++++ Dokumenttext ++++
Das verkündet der Chef der stärksten Industriegewerkschaft der Welt, der zulässt, dass in dieser so wichtigen Branche bereits zehntausende Arbeitsplätze gestrichen, verlagert wurden oder noch werden und zehntausende LeiharbeiterInnen und befristet Beschäftigte schon arbeitslos geworden sind. Das alles ohne jegliche soziale Abfederung, derer sich die Gewerkschaftsspitze und die BetriebsratsfürstInnen so gerne rühmen, wenn sie damit die Abbaupläne „begleiten“. Gerade die Entlassung der prekär Beschäftigten ist Hofmann nicht mal ein Zucken im Mundwinkel wert gewesen.

Es gab auch keinen Widerstand in den betroffenen Betrieben, der über Aktionstage oder Proteste hinausgegangen wäre. Solche Aktionen verstehen Hofmann und die ganze Metall-Bürokratie als „Verhandlungsbegleitung“, was nichts anders bedeutet, als dass die Konfrontation mit dem Kapital und seinen Plänen erst gar nicht gesucht wird. Allenfalls sollen die KonzernchefInnen und Unternehmerverbände daran erinnert werden, dass sie die IG Metall und die Betriebsräte weiter als „PartnerInnen“ brauchen.
Am besten zeigt dies auch für Branchenfremde der Streik beim Getriebebauer Voith in Sonthofen. Während die Gewerkschaftsmitglieder im Betrieb geschlossen in diesen Kampf gingen, organisierte die IG Metall nicht eine Solidaritätsaktion in den anderen Konzernniederlassungen. Die GewerkschaftsvertreterInnen im Aufsichtsrat stimmten der Schließung zu und der Streik wurde mit etwas besseren Abfindungen beendet.

Industriepolitik

„Industriepolitik“ fordert Hofmann ein. Ein sehr sozialdemokratischer Begriff, mit dem man die Unterordnung unter die Wünsche des Kapitals im Namen der Beschäftigten, des „Standortes“, der Region oder „Deutschlands“ gerne begründet. Diese Industriepolitik machen SozialdemokratInnen bis zur Selbstaufgabe: von der Umwidmung von Naturschutzgebieten, der Übernahme von Erschließungskosten auf lokaler Ebene bis zur Agenda 2010 und der damit erzielten Einrichtung eines riesigen Niedriglohnsektors und der generellen Senkung der Reallöhne.
++++ Bereitgestellte Datensätze ++++
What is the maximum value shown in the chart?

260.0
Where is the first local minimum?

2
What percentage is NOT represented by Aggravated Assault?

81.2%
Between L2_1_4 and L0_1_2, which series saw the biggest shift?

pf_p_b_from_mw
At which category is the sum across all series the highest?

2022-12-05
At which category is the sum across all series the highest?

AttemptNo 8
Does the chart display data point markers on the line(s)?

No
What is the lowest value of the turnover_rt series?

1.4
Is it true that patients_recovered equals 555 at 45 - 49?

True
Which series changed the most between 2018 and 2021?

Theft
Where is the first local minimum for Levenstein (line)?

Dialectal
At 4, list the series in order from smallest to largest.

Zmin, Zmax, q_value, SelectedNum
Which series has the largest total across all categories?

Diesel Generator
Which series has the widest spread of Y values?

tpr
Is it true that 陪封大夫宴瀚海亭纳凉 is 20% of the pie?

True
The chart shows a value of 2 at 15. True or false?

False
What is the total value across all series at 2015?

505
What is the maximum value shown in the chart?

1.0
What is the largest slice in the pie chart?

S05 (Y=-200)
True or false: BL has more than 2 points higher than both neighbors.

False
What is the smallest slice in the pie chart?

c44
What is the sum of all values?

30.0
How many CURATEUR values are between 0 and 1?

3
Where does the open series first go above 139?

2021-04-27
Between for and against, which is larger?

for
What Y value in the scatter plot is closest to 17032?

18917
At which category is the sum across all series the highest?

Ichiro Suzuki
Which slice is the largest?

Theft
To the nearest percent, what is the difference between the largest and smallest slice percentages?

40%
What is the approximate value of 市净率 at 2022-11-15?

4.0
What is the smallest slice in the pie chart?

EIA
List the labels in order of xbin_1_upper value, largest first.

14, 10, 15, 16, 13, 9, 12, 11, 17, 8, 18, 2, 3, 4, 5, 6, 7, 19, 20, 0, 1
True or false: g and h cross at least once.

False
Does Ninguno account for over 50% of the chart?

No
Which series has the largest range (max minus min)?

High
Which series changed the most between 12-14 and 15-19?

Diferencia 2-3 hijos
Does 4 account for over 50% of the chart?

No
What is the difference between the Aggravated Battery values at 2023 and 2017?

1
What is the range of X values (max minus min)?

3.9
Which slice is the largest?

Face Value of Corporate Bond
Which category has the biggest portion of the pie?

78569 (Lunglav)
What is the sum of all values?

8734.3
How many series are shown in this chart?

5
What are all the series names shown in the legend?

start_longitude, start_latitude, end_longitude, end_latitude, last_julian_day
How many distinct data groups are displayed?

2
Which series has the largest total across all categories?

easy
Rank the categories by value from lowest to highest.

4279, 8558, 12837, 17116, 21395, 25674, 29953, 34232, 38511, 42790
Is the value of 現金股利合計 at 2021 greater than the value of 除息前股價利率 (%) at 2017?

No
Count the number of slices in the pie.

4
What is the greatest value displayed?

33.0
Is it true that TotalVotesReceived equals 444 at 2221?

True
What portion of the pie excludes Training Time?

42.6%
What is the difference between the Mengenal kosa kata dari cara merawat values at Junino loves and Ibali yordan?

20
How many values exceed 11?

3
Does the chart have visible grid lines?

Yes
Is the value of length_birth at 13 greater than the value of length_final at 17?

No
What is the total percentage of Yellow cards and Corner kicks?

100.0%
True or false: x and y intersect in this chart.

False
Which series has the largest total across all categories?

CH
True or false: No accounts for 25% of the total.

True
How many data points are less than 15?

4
++++
• _Aufgabe 1_
Schreib aus dem Dokumenttext alles von „Das verkündet der“ bis hinunter zu „Mundwinkel wert gewesen.“ wortgetreu ab.
• _Aufgabe 2_
Wie wurde der Streik beim Getriebebauer Voith laut dem Dokumenttext beendet?

• _Antwort 1_
Das verkündet der Chef der stärksten Industriegewerkschaft der Welt, der zulässt, dass in dieser so wichtigen Branche bereits zehntausende Arbeitsplätze gestrichen, verlagert wurden oder noch werden und zehntausende LeiharbeiterInnen und befristet Beschäftigte schon arbeitslos geworden sind. Das alles ohne jegliche soziale Abfederung, derer sich die Gewerkschaftsspitze und die BetriebsratsfürstInnen so gerne rühmen, wenn sie damit die Abbaupläne „begleiten“. Gerade die Entlassung der prekär Beschäftigten ist Hofmann nicht mal ein Zucken im Mundwinkel wert gewesen.

• _Antwort 2_
Mit etwas besseren Abfindungen.